Reproduce the rows below word for word, from the start of the records through the line containing "od momentu odbioru do dowozu.".

Source records
--------------------------------------------------
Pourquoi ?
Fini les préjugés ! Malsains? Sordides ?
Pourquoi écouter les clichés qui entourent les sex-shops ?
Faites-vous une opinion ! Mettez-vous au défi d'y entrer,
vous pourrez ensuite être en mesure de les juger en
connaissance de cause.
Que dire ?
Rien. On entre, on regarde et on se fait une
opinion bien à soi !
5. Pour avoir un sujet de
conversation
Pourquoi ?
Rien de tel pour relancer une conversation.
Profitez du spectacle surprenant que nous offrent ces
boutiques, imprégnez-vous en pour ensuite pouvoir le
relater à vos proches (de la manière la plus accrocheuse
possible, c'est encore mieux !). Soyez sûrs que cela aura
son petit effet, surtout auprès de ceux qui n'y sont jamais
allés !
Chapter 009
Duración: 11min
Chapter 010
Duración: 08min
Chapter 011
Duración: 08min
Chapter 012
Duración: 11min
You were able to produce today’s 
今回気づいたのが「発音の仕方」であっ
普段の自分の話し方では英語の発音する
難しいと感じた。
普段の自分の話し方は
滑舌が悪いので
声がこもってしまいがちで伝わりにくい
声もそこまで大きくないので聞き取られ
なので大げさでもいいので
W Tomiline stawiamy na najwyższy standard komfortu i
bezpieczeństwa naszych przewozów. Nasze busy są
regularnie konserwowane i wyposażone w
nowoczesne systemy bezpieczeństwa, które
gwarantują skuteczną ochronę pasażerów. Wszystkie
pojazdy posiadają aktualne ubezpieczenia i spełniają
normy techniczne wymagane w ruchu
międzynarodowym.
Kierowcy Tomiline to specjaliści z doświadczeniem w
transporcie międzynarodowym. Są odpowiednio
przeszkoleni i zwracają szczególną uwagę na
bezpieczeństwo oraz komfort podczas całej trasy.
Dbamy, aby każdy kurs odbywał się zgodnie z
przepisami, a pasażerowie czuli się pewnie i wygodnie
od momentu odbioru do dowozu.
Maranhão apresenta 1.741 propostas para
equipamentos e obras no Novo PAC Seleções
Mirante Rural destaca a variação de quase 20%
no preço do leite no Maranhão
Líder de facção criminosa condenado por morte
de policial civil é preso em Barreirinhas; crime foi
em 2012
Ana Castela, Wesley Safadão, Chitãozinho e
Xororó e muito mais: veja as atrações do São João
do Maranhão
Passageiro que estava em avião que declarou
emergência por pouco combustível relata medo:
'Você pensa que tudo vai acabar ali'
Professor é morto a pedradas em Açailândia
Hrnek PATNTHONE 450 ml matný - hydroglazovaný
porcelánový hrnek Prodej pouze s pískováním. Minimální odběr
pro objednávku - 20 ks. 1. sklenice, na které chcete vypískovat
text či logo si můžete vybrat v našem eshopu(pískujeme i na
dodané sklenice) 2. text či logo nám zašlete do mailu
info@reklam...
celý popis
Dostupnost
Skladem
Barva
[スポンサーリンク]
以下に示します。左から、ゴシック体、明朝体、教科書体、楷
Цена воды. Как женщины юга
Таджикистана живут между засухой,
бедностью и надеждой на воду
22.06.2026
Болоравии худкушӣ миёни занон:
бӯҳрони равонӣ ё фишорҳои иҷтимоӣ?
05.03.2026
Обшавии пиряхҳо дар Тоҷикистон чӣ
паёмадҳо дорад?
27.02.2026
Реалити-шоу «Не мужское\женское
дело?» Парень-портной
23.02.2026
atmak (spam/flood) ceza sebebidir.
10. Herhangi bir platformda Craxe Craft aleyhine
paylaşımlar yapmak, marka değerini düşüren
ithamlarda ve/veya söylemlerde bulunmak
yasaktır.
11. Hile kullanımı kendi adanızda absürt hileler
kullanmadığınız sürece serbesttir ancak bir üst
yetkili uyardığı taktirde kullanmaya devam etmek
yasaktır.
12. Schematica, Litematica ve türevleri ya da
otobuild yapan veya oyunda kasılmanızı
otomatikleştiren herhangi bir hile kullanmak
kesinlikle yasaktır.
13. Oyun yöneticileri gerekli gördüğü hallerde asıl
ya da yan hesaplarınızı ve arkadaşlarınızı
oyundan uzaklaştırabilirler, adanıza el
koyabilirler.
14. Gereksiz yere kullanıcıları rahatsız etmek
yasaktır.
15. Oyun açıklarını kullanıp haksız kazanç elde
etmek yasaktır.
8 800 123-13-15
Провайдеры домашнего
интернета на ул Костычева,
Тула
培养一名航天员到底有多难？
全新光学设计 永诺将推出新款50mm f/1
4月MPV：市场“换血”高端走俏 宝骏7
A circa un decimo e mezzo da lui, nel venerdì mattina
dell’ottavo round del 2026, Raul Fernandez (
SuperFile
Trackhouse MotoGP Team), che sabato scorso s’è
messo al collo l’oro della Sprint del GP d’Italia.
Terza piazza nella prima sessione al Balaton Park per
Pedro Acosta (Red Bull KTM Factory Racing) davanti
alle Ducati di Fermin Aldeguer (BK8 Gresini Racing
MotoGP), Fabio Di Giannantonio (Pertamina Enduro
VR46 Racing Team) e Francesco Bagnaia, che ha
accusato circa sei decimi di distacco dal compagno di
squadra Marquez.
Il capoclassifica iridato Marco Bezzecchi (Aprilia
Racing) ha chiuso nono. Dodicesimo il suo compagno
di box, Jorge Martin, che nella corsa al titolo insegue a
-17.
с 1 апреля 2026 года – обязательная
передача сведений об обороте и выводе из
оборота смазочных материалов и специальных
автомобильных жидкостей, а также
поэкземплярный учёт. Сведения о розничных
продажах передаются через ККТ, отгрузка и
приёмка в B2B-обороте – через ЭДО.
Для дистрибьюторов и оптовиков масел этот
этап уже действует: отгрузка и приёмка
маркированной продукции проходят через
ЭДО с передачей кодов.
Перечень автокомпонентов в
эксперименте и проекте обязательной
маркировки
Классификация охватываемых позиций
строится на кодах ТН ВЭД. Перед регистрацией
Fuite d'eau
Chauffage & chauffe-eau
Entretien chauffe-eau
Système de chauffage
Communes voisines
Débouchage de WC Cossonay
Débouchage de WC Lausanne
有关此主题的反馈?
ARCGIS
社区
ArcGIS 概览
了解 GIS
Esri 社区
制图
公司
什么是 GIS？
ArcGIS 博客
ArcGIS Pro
--------------------------------------------------
**Answer to the problem**.
Pourquoi ?
Fini les préjugés ! Malsains? Sordides ?
Pourquoi écouter les clichés qui entourent les sex-shops ?
Faites-vous une opinion ! Mettez-vous au défi d'y entrer,
vous pourrez ensuite être en mesure de les juger en
connaissance de cause.
Que dire ?
Rien. On entre, on regarde et on se fait une
opinion bien à soi !
5. Pour avoir un sujet de
conversation
Pourquoi ?
Rien de tel pour relancer une conversation.
Profitez du spectacle surprenant que nous offrent ces
boutiques, imprégnez-vous en pour ensuite pouvoir le
relater à vos proches (de la manière la plus accrocheuse
possible, c'est encore mieux !). Soyez sûrs que cela aura
son petit effet, surtout auprès de ceux qui n'y sont jamais
allés !
Chapter 009
Duración: 11min
Chapter 010
Duración: 08min
Chapter 011
Duración: 08min
Chapter 012
Duración: 11min
You were able to produce today’s 
今回気づいたのが「発音の仕方」であっ
普段の自分の話し方では英語の発音する
難しいと感じた。
普段の自分の話し方は
滑舌が悪いので
声がこもってしまいがちで伝わりにくい
声もそこまで大きくないので聞き取られ
なので大げさでもいいので
W Tomiline stawiamy na najwyższy standard komfortu i
bezpieczeństwa naszych przewozów. Nasze busy są
regularnie konserwowane i wyposażone w
nowoczesne systemy bezpieczeństwa, które
gwarantują skuteczną ochronę pasażerów. Wszystkie
pojazdy posiadają aktualne ubezpieczenia i spełniają
normy techniczne wymagane w ruchu
międzynarodowym.
Kierowcy Tomiline to specjaliści z doświadczeniem w
transporcie międzynarodowym. Są odpowiednio
przeszkoleni i zwracają szczególną uwagę na
bezpieczeństwo oraz komfort podczas całej trasy.
Dbamy, aby każdy kurs odbywał się zgodnie z
przepisami, a pasażerowie czuli się pewnie i wygodnie
od momentu odbioru do dowozu.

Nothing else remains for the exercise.